Task prompt => Only the first line of the listing and the lines after it, up to and including the one containing "Any sensitive information", should be retyped exactly.

● ● ●

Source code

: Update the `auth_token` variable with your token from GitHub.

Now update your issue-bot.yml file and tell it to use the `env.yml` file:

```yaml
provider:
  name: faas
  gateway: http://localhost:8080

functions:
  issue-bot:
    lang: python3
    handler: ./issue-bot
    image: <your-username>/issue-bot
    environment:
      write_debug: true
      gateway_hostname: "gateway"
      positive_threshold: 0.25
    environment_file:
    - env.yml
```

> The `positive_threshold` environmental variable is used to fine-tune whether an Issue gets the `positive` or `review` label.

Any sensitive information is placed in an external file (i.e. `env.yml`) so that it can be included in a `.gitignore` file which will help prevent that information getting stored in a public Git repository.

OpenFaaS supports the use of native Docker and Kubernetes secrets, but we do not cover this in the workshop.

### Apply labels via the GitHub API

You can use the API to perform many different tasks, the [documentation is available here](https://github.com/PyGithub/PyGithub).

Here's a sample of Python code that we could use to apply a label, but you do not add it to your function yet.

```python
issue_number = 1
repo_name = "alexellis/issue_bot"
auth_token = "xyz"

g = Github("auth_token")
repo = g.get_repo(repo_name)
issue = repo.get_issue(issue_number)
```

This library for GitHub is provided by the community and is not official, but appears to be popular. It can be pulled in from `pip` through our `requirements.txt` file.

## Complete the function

● ● ●

Output for this task =>
Source code

: Update the `auth_token` variable with your token from GitHub.

Now update your issue-bot.yml file and tell it to use the `env.yml` file:

```yaml
provider:
  name: faas
  gateway: http://localhost:8080

functions:
  issue-bot:
    lang: python3
    handler: ./issue-bot
    image: <your-username>/issue-bot
    environment:
      write_debug: true
      gateway_hostname: "gateway"
      positive_threshold: 0.25
    environment_file:
    - env.yml
```

> The `positive_threshold` environmental variable is used to fine-tune whether an Issue gets the `positive` or `review` label.

Any sensitive information is placed in an external file (i.e. `env.yml`) so that it can be included in a `.gitignore` file which will help prevent that information getting stored in a public Git repository.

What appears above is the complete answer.